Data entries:
========

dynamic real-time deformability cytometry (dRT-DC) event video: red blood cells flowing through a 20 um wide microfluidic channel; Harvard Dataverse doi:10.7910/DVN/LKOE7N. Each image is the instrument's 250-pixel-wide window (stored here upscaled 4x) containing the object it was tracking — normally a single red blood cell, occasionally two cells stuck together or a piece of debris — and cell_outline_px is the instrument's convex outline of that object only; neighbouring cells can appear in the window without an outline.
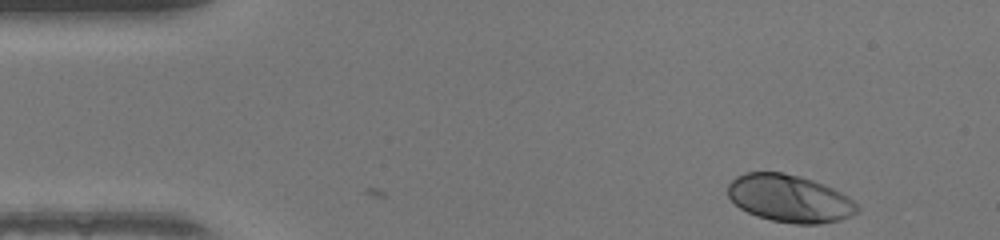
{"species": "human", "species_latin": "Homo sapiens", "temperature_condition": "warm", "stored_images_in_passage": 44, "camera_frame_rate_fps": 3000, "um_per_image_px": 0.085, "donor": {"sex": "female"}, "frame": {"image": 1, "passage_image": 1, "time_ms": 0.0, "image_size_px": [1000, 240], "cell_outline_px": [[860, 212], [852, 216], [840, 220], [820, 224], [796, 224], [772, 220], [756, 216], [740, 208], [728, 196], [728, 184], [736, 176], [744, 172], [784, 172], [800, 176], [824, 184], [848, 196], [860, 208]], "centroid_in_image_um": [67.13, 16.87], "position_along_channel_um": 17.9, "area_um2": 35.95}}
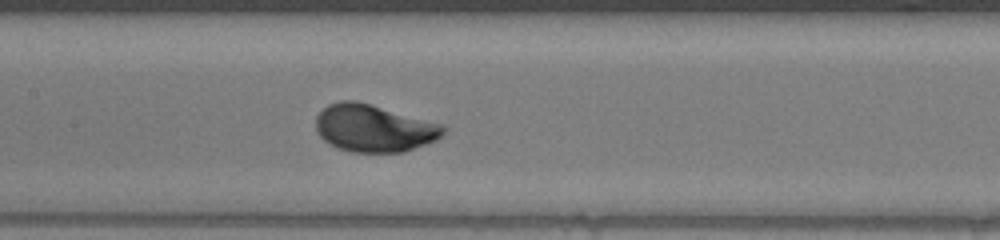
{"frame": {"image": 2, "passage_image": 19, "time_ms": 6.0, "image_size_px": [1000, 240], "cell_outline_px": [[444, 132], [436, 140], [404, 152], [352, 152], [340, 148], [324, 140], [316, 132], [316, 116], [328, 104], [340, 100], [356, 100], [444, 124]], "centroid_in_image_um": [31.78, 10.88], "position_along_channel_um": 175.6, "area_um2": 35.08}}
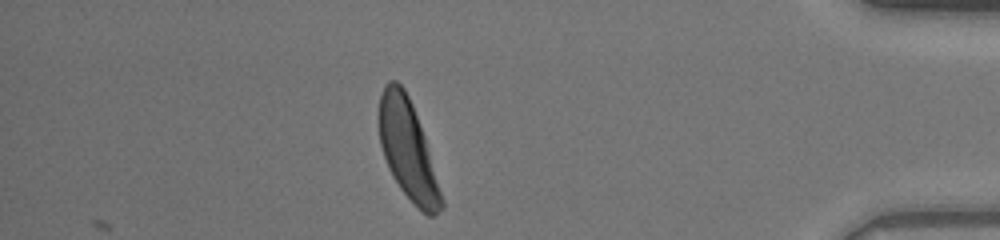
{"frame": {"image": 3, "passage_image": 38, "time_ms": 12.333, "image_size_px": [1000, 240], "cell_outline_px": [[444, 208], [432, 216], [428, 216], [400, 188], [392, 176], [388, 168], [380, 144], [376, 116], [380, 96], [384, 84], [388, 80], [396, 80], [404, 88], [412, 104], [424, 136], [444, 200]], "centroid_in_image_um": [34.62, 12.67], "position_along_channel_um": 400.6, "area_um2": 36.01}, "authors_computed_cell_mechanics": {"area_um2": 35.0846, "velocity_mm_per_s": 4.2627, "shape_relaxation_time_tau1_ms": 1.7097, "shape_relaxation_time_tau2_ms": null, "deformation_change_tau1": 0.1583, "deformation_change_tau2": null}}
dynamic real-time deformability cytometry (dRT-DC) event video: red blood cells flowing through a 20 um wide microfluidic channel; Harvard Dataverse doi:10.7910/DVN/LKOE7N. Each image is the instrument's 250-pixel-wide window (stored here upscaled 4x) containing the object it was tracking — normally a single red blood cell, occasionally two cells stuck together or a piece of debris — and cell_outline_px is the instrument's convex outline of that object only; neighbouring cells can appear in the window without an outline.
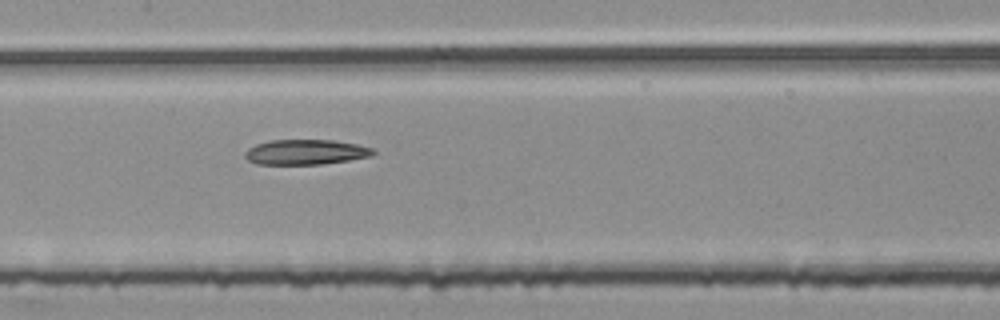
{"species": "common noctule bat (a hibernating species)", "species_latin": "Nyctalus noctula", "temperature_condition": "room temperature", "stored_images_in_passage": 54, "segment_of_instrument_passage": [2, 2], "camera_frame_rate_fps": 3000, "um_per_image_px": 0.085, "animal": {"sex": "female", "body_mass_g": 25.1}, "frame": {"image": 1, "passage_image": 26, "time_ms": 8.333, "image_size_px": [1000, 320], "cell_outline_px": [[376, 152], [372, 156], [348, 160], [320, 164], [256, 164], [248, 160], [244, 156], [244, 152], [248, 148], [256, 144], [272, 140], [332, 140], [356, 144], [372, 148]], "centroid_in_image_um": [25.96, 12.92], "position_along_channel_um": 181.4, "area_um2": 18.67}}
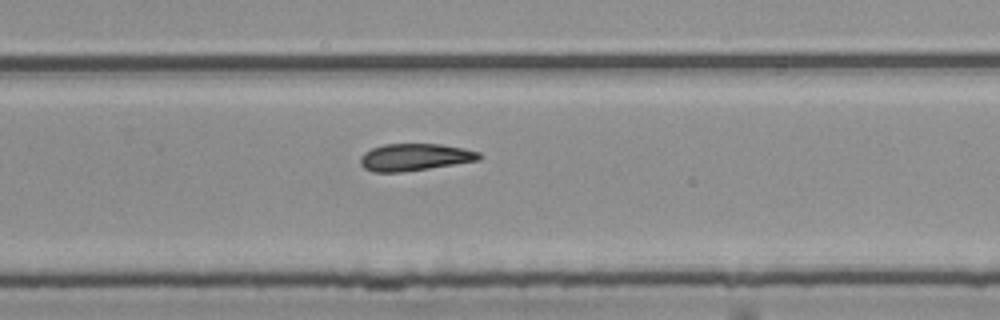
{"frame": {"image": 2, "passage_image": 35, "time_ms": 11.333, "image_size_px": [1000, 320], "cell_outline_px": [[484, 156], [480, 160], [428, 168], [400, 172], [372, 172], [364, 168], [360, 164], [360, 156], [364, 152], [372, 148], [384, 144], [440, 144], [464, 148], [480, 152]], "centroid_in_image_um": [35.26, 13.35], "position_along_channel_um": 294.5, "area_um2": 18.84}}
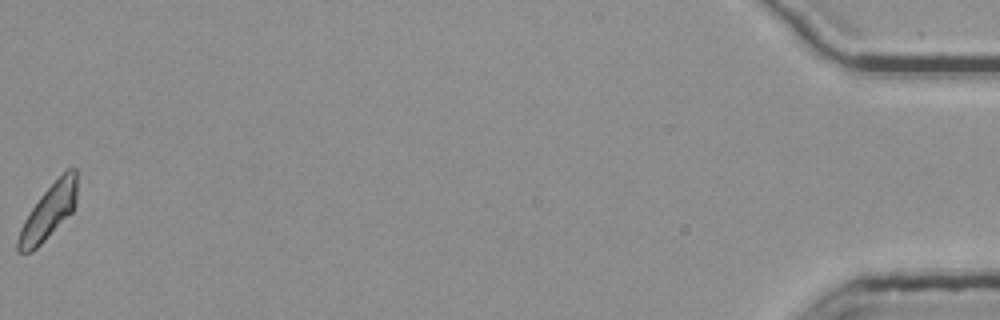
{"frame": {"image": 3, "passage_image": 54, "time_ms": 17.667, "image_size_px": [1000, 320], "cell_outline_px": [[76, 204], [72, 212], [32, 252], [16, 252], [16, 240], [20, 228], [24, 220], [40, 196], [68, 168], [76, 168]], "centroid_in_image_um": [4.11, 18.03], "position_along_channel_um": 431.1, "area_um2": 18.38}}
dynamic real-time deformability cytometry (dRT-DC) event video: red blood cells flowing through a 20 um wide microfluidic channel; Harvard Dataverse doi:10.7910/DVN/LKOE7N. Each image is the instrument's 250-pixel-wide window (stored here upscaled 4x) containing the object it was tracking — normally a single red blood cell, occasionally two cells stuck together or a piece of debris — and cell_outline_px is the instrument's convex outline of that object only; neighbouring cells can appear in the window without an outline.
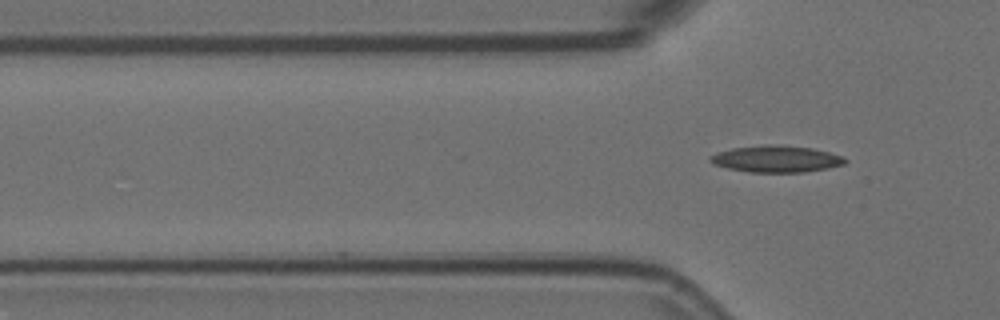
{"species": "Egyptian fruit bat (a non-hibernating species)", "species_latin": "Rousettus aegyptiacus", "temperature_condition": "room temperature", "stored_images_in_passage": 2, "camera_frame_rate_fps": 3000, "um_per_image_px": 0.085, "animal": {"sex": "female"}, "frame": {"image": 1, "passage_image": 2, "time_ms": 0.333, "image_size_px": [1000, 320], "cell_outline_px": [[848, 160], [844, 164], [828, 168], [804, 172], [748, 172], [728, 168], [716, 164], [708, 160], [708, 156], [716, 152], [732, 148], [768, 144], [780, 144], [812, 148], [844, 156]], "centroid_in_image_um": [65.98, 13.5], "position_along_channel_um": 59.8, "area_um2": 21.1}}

========

§ WHAT YOU ARE ASKED TO DO:
Quote every record above exactly, leaving out the pictures.

§ WRITTEN RESPONSE:
dynamic real-time deformability cytometry (dRT-DC) event video: red blood cells flowing through a 20 um wide microfluidic channel; Harvard Dataverse doi:10.7910/DVN/LKOE7N. Each image is the instrument's 250-pixel-wide window (stored here upscaled 4x) containing the object it was tracking — normally a single red blood cell, occasionally two cells stuck together or a piece of debris — and cell_outline_px is the instrument's convex outline of that object only; neighbouring cells can appear in the window without an outline.
{"species": "human", "species_latin": "Homo sapiens", "temperature_condition": "warm", "stored_images_in_passage": 44, "camera_frame_rate_fps": 3000, "um_per_image_px": 0.085, "donor": {"sex": "female"}, "frame": {"image": 1, "passage_image": 1, "time_ms": 0.0, "image_size_px": [1000, 240], "cell_outline_px": [[860, 212], [852, 216], [840, 220], [820, 224], [796, 224], [772, 220], [756, 216], [740, 208], [728, 196], [728, 184], [736, 176], [744, 172], [784, 172], [800, 176], [824, 184], [848, 196], [860, 208]], "centroid_in_image_um": [67.13, 16.87], "position_along_channel_um": 17.9, "area_um2": 35.95}}
{"frame": {"image": 2, "passage_image": 19, "time_ms": 6.0, "image_size_px": [1000, 240], "cell_outline_px": [[444, 132], [436, 140], [404, 152], [352, 152], [340, 148], [324, 140], [316, 132], [316, 116], [328, 104], [340, 100], [356, 100], [444, 124]], "centroid_in_image_um": [31.78, 10.88], "position_along_channel_um": 175.6, "area_um2": 35.08}}
{"frame": {"image": 3, "passage_image": 38, "time_ms": 12.333, "image_size_px": [1000, 240], "cell_outline_px": [[444, 208], [432, 216], [428, 216], [400, 188], [392, 176], [388, 168], [380, 144], [376, 116], [380, 96], [384, 84], [388, 80], [396, 80], [404, 88], [412, 104], [424, 136], [444, 200]], "centroid_in_image_um": [34.62, 12.67], "position_along_channel_um": 400.6, "area_um2": 36.01}, "authors_computed_cell_mechanics": {"area_um2": 35.0846, "velocity_mm_per_s": 4.2627, "shape_relaxation_time_tau1_ms": 1.7097, "shape_relaxation_time_tau2_ms": null, "deformation_change_tau1": 0.1583, "deformation_change_tau2": null}}
dynamic real-time deformability cytometry (dRT-DC) event video: red blood cells flowing through a 20 um wide microfluidic channel; Harvard Dataverse doi:10.7910/DVN/LKOE7N. Each image is the instrument's 250-pixel-wide window (stored here upscaled 4x) containing the object it was tracking — normally a single red blood cell, occasionally two cells stuck together or a piece of debris — and cell_outline_px is the instrument's convex outline of that object only; neighbouring cells can appear in the window without an outline.
{"species": "common noctule bat (a hibernating species)", "species_latin": "Nyctalus noctula", "temperature_condition": "room temperature", "stored_images_in_passage": 54, "segment_of_instrument_passage": [2, 2], "camera_frame_rate_fps": 3000, "um_per_image_px": 0.085, "animal": {"sex": "female", "body_mass_g": 25.1}, "frame": {"image": 1, "passage_image": 26, "time_ms": 8.333, "image_size_px": [1000, 320], "cell_outline_px": [[376, 152], [372, 156], [348, 160], [320, 164], [256, 164], [248, 160], [244, 156], [244, 152], [248, 148], [256, 144], [272, 140], [332, 140], [356, 144], [372, 148]], "centroid_in_image_um": [25.96, 12.92], "position_along_channel_um": 181.4, "area_um2": 18.67}}
{"frame": {"image": 2, "passage_image": 35, "time_ms": 11.333, "image_size_px": [1000, 320], "cell_outline_px": [[484, 156], [480, 160], [428, 168], [400, 172], [372, 172], [364, 168], [360, 164], [360, 156], [364, 152], [372, 148], [384, 144], [440, 144], [464, 148], [480, 152]], "centroid_in_image_um": [35.26, 13.35], "position_along_channel_um": 294.5, "area_um2": 18.84}}
{"frame": {"image": 3, "passage_image": 54, "time_ms": 17.667, "image_size_px": [1000, 320], "cell_outline_px": [[76, 204], [72, 212], [32, 252], [16, 252], [16, 240], [20, 228], [24, 220], [40, 196], [68, 168], [76, 168]], "centroid_in_image_um": [4.11, 18.03], "position_along_channel_um": 431.1, "area_um2": 18.38}}
dynamic real-time deformability cytometry (dRT-DC) event video: red blood cells flowing through a 20 um wide microfluidic channel; Harvard Dataverse doi:10.7910/DVN/LKOE7N. Each image is the instrument's 250-pixel-wide window (stored here upscaled 4x) containing the object it was tracking — normally a single red blood cell, occasionally two cells stuck together or a piece of debris — and cell_outline_px is the instrument's convex outline of that object only; neighbouring cells can appear in the window without an outline.
{"species": "Egyptian fruit bat (a non-hibernating species)", "species_latin": "Rousettus aegyptiacus", "temperature_condition": "room temperature", "stored_images_in_passage": 2, "camera_frame_rate_fps": 3000, "um_per_image_px": 0.085, "animal": {"sex": "female"}, "frame": {"image": 1, "passage_image": 2, "time_ms": 0.333, "image_size_px": [1000, 320], "cell_outline_px": [[848, 160], [844, 164], [828, 168], [804, 172], [748, 172], [728, 168], [716, 164], [708, 160], [708, 156], [716, 152], [732, 148], [768, 144], [780, 144], [812, 148], [844, 156]], "centroid_in_image_um": [65.98, 13.5], "position_along_channel_um": 59.8, "area_um2": 21.1}}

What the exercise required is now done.